Gather every line of the records that contains the word "leiderschap" and copy each one.
################
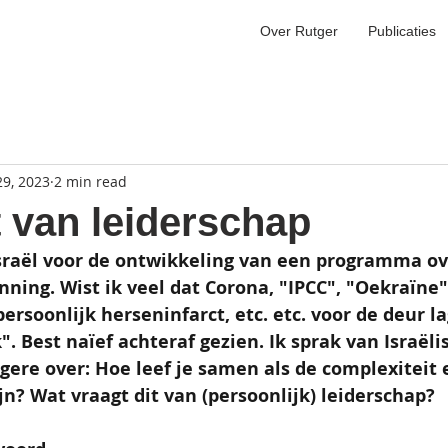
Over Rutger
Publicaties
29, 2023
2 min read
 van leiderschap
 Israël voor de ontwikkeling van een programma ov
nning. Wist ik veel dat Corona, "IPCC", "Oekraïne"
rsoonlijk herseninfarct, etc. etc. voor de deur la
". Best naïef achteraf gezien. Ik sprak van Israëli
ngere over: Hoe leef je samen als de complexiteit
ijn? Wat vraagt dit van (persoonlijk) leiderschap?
################
RESPONSE TO THE EXERCISE:
 van leiderschap
ijn? Wat vraagt dit van (persoonlijk) leiderschap?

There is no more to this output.